PROMPT ->
Determine how many lines of the material hold the word "hand", and answer with the number only.

RECORD EXTRACTS ->
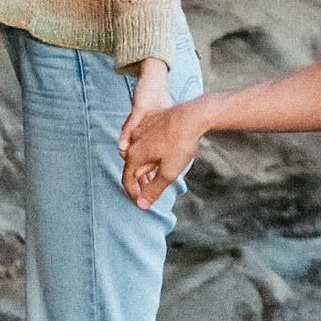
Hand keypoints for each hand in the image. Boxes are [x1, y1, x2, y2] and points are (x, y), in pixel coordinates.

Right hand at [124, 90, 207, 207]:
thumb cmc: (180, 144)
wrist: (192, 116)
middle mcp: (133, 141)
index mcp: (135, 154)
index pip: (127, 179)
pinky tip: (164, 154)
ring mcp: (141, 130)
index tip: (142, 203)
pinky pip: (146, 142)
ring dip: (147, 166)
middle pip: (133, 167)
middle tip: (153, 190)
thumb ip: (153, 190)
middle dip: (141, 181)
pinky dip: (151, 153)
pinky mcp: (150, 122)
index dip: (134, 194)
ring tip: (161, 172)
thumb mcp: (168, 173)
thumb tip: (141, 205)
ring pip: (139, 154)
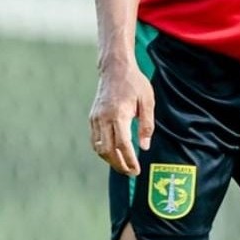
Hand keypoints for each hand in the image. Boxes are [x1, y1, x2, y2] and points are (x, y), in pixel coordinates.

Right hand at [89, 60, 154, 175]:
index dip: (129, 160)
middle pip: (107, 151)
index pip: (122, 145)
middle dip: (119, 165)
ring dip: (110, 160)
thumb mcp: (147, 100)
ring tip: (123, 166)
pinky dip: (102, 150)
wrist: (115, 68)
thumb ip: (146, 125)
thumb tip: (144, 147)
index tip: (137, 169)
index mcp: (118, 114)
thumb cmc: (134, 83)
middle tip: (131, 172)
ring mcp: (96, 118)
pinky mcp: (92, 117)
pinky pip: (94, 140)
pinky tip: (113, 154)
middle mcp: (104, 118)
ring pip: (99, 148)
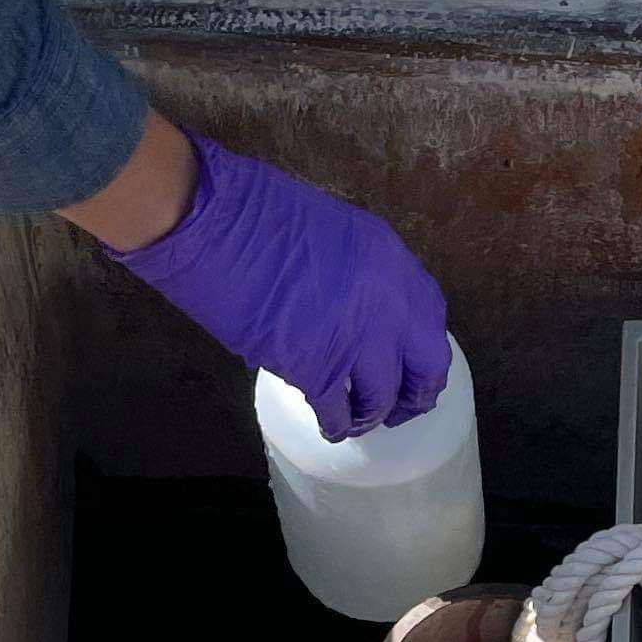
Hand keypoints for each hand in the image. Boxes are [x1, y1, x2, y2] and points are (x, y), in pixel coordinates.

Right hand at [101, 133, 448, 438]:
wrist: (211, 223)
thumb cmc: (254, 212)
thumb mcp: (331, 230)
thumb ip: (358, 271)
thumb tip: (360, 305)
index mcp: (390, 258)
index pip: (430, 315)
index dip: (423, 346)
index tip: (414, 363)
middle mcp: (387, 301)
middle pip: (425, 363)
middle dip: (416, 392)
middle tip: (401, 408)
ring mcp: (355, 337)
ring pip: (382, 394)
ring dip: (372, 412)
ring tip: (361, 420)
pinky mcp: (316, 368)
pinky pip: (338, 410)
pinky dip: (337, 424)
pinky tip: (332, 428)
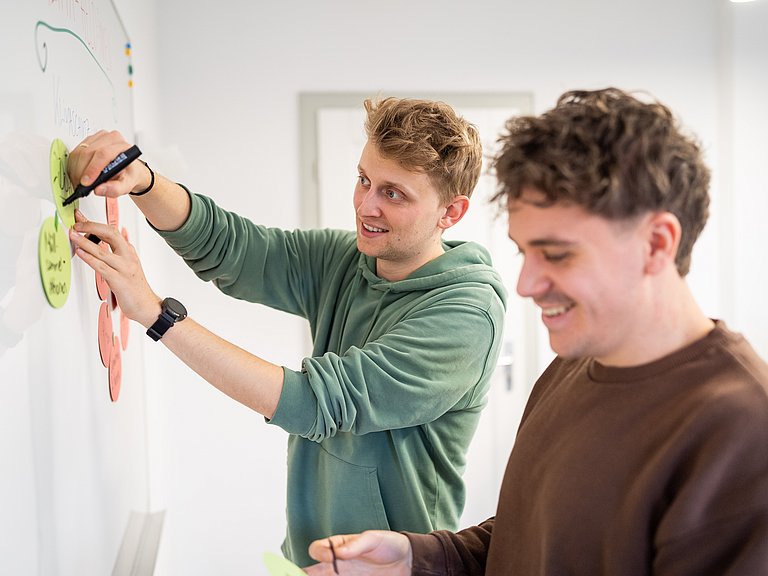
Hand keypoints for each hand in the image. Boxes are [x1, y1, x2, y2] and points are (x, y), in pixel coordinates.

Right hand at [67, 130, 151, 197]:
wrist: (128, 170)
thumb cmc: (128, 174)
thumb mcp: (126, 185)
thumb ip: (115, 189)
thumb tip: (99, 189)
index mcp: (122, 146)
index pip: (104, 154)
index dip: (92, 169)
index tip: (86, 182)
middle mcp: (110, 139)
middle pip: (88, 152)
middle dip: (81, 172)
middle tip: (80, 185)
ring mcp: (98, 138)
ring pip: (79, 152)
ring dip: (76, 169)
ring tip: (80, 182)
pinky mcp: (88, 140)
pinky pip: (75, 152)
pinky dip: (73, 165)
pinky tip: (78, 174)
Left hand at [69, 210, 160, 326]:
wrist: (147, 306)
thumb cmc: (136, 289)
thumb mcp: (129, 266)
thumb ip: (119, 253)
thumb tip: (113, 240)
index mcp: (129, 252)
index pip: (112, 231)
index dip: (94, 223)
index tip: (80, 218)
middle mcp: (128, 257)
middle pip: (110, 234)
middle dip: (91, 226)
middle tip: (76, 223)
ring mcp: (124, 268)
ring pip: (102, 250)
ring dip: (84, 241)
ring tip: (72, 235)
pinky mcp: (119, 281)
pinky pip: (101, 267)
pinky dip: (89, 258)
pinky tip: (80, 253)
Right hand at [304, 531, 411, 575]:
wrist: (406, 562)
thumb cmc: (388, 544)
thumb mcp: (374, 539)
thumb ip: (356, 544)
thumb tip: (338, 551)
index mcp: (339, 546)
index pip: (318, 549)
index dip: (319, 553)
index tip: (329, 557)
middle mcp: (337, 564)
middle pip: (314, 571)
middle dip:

SOLUTION BELOW ->
10